I cant see twisting my wrist(specially while Im moving at he-man supersonic speeds).That might work on "girly wood",but I do like to drop my waist/bend knees at crucial "crux of the bisquit" moment.
Regardless of how you do it,youll find most of the worlds problems are solved on the wood pile.Supposedly Abe Lincoln said this"Chopping wood is one of the few things a man can do and see instant progress."
Im not as manly as I used to be,so anything with a crotch or knots usually goes into the "Winter solstice bonfire" pile,and I dont want to run short for that one(and my blue collar elbows dont like the pain).

ak4195
 
When I was in my 20s, I once watched an old Indian guy working with a standard sized ax and 30-inch rounds of hardwood. He never went for the center split. His first split was to knock off a fairly flat piece along the edge, and then work his way through the round from one side to the other, using the edges he created and taking advantage of the natural fault lines in the wood, with each piece the appropriate size for either the cookstove or woodstove. I commented on this when he was taking a break. He said he'd been splitting wood his whole life with nothing but an ax.
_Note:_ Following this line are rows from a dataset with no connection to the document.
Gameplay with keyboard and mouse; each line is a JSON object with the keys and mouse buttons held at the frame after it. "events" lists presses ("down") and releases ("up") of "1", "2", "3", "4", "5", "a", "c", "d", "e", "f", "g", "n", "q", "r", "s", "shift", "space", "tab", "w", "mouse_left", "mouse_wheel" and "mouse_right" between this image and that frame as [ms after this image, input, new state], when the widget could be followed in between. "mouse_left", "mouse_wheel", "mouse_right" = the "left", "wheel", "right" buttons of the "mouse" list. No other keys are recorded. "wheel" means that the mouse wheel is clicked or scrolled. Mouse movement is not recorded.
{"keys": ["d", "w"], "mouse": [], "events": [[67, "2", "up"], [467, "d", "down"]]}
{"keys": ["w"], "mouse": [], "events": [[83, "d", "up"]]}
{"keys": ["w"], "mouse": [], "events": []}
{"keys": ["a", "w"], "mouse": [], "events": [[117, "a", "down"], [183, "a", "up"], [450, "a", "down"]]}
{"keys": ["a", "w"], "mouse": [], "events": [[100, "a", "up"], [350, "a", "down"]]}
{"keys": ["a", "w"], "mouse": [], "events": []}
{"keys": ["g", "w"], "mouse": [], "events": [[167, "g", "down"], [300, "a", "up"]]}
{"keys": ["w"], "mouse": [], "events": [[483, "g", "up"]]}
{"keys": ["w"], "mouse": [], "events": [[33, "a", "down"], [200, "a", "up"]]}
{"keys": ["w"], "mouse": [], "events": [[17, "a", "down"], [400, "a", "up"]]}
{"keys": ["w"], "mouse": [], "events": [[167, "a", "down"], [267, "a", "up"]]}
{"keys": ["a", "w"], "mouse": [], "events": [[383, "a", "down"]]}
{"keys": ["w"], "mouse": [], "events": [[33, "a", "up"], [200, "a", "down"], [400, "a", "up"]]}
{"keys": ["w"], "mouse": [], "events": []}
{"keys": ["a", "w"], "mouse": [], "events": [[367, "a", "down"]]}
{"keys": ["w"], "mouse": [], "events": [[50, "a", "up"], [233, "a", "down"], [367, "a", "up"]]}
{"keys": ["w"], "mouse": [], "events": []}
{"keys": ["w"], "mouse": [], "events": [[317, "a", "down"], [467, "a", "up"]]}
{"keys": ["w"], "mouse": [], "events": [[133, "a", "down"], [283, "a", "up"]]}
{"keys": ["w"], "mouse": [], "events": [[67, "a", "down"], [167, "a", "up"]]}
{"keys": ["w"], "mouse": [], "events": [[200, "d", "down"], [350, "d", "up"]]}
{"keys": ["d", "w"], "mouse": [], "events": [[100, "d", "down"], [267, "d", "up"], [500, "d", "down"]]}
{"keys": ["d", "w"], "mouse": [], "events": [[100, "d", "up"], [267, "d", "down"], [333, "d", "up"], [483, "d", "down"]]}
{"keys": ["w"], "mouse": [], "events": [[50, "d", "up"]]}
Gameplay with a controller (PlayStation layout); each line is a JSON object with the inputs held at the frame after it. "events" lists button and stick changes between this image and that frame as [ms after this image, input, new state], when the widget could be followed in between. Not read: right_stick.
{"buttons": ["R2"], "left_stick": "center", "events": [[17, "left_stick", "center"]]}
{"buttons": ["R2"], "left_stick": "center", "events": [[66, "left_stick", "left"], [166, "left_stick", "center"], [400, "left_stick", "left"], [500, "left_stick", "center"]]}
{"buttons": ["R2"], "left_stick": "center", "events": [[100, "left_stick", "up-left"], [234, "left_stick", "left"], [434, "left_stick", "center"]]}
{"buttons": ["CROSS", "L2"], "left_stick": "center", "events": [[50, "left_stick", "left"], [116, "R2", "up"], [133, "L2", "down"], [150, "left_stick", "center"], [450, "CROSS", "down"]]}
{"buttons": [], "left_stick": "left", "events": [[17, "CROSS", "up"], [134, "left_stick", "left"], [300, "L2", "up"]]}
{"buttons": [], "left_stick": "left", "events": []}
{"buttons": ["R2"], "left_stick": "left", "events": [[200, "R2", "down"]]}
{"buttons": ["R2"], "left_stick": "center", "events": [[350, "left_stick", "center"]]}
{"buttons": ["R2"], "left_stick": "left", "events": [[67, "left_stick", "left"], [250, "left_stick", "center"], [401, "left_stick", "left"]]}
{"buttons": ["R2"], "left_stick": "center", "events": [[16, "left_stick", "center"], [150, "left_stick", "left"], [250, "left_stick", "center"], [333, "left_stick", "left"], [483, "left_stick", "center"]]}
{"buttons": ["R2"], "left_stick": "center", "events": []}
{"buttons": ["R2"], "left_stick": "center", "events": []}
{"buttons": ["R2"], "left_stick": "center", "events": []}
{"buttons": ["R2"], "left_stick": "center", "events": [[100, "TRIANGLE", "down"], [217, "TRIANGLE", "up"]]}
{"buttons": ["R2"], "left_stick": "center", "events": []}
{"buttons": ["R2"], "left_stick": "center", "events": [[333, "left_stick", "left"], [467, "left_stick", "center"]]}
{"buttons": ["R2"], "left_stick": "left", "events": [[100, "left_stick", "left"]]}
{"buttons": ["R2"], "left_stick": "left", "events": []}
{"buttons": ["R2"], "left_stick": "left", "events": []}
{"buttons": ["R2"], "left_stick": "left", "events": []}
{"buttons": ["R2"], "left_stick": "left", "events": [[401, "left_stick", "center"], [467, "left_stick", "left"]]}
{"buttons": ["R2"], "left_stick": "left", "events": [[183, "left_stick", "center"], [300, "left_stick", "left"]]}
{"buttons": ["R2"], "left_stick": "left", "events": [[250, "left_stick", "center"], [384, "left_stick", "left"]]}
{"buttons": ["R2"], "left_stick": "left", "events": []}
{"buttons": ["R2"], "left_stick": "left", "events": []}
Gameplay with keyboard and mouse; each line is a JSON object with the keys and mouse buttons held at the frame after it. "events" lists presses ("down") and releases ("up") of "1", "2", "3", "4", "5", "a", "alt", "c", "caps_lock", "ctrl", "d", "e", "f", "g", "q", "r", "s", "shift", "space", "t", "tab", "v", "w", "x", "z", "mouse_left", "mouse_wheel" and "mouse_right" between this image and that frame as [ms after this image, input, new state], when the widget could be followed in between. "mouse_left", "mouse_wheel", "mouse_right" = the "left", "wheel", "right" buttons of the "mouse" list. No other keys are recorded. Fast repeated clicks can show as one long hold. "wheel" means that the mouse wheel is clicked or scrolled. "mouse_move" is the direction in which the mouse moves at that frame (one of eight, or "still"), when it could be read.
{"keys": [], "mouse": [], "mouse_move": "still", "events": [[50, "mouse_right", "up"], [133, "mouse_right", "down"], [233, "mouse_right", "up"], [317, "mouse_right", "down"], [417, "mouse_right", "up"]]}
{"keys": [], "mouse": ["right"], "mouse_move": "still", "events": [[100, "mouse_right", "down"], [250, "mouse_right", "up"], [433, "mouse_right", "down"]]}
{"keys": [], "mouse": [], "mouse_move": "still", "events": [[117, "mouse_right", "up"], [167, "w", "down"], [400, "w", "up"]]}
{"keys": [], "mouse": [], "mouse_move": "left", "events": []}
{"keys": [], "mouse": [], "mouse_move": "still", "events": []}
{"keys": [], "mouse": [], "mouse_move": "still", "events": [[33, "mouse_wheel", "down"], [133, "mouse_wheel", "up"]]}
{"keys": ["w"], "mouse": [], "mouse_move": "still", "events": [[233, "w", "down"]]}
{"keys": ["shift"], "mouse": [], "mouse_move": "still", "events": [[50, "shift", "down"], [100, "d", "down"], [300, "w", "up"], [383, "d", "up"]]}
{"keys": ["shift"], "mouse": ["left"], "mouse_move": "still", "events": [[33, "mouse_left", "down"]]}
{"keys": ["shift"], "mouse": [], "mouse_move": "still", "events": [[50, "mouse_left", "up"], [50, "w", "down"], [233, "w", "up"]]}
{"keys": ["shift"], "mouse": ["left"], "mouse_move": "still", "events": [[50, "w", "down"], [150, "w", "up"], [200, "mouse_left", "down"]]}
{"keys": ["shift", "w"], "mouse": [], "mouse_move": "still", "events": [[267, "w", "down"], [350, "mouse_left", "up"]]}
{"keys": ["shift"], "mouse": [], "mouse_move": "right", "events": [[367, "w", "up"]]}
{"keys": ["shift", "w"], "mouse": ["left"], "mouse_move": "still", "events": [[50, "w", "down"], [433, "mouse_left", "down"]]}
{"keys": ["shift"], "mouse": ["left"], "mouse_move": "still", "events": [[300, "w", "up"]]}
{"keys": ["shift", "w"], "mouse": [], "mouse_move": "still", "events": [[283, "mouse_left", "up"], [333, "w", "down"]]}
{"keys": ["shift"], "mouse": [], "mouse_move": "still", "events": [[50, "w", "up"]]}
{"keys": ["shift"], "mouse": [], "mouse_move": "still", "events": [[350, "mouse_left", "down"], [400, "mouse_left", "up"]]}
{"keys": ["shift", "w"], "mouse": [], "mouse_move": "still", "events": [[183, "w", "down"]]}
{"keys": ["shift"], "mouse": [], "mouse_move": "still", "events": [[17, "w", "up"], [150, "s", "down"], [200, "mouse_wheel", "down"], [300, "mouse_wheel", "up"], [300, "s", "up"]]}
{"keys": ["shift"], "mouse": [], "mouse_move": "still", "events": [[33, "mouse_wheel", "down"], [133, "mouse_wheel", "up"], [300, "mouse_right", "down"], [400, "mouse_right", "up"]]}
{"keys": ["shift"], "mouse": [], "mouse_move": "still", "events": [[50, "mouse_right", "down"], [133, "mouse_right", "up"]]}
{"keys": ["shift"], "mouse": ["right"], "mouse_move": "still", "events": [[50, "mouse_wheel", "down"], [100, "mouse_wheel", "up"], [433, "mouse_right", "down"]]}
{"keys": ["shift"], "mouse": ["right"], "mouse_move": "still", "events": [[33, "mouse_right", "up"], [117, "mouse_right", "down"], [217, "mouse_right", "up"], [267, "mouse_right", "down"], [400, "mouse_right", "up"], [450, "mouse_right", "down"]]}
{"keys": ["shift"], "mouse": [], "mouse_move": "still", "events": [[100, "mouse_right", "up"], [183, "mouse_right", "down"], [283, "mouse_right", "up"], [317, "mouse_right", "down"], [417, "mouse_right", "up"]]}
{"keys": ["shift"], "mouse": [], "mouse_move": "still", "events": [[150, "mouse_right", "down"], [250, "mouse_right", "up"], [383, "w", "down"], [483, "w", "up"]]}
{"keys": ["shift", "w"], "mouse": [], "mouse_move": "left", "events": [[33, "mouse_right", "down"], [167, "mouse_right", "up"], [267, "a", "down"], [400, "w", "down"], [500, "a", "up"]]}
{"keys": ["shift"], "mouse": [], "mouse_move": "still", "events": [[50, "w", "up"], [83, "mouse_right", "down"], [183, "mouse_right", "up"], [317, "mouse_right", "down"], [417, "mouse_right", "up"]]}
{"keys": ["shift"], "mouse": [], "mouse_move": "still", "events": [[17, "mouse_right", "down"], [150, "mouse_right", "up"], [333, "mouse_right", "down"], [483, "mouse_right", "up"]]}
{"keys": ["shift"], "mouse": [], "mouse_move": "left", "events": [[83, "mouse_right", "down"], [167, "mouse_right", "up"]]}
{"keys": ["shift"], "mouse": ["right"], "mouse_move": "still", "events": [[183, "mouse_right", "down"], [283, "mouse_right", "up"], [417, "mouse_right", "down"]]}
I use a similar technique, splitting pieces of the edge of a big round using a maul.


If you watch his second video, he leaves one hand on the base of the handle. The other hand slides down the handle as he swings. I wear mismatched gloves using this method. I use a rubber coated grippy glove on the bottom hand, so that the maul doesn't fly out of my hands, and a leather glove on the hand that slides down the handle.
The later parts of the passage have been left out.